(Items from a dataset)
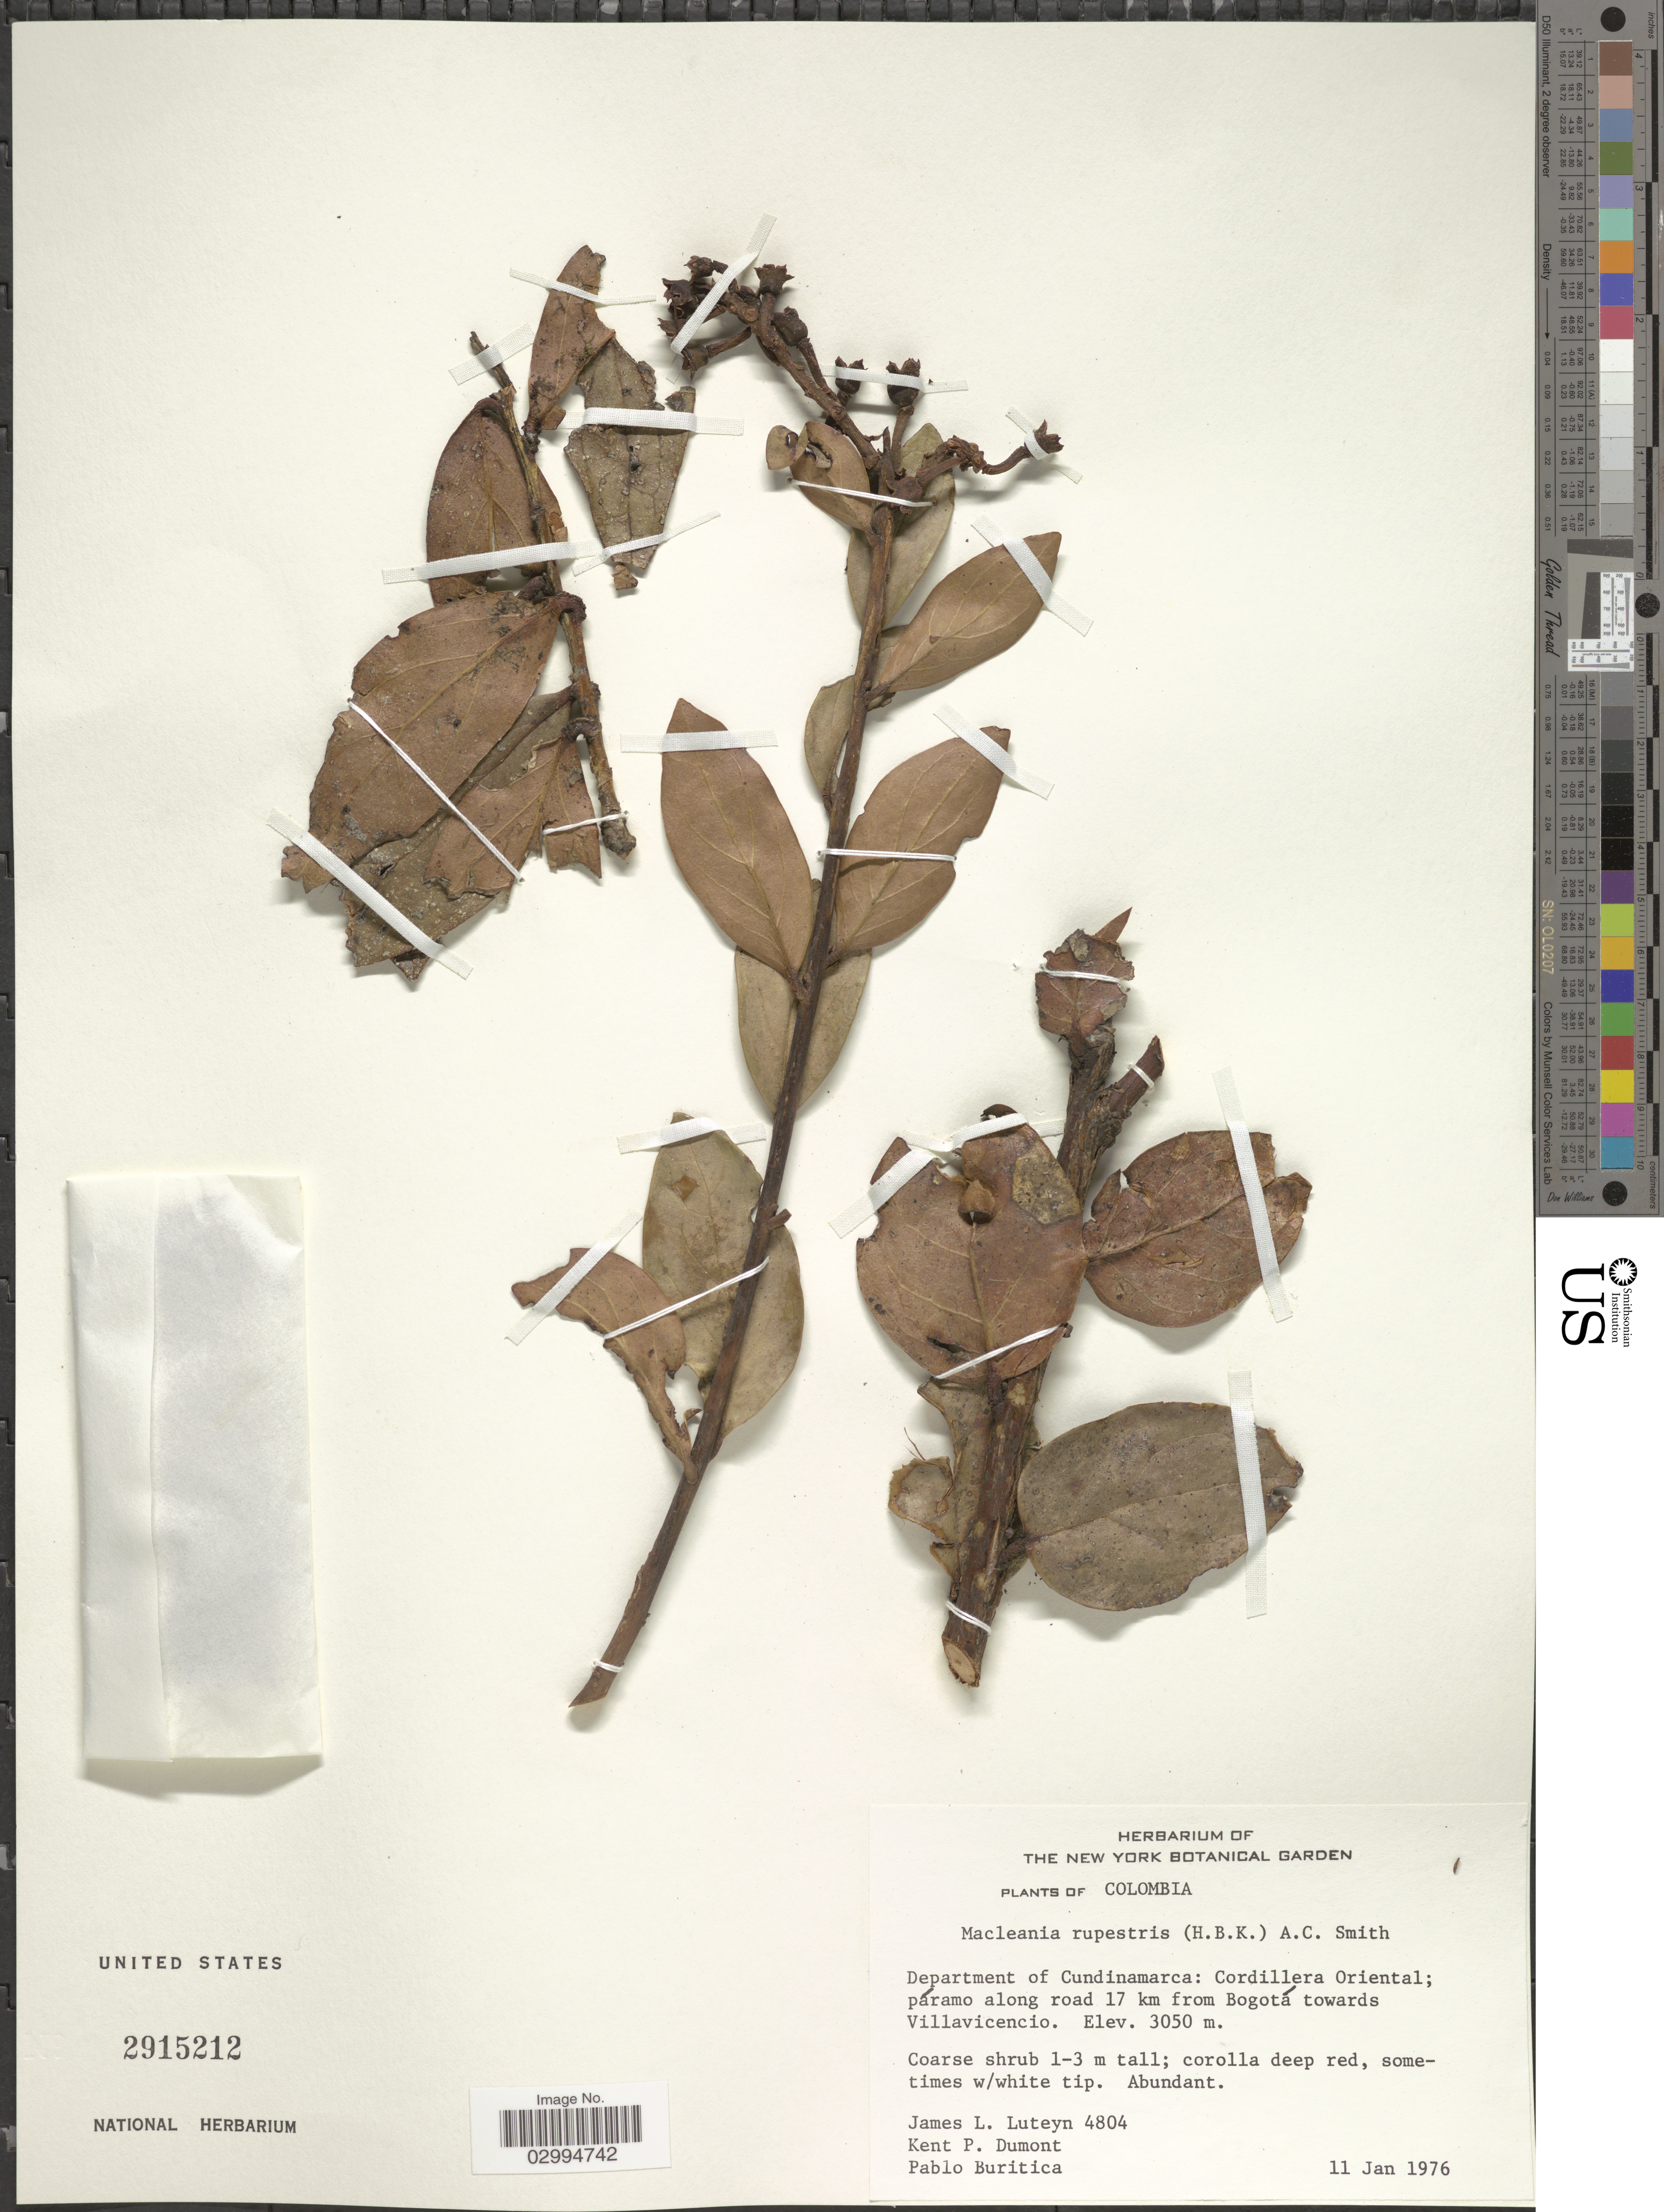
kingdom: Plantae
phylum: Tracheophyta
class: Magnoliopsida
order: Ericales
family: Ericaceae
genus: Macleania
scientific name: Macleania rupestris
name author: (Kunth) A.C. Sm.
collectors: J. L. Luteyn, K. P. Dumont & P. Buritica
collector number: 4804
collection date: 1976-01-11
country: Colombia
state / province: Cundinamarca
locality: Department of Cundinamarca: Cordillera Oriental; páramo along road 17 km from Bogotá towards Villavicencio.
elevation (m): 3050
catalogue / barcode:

* [The task]
Recast the lines of all the records above as a Markdown table with two columns, Row and Entry, giving each line its row number and skipping any blank lines. Leave the pictures out of the table.

* [Full answer]
| Row | Entry |
|---|---|
| 1 | kingdom: Plantae |
| 2 | phylum: Tracheophyta |
| 3 | class: Magnoliopsida |
| 4 | order: Ericales |
| 5 | family: Ericaceae |
| 6 | genus: Macleania |
| 7 | scientific name: Macleania rupestris |
| 8 | name author: (Kunth) A.C. Sm. |
| 9 | collectors: J. L. Luteyn, K. P. Dumont & P. Buritica |
| 10 | collector number: 4804 |
| 11 | collection date: 1976-01-11 |
| 12 | country: Colombia |
| 13 | state / province: Cundinamarca |
| 14 | locality: Department of Cundinamarca: Cordillera Oriental; páramo along road 17 km from Bogotá towards Villavicencio. |
| 15 | elevation (m): 3050 |
| 16 | catalogue / barcode: |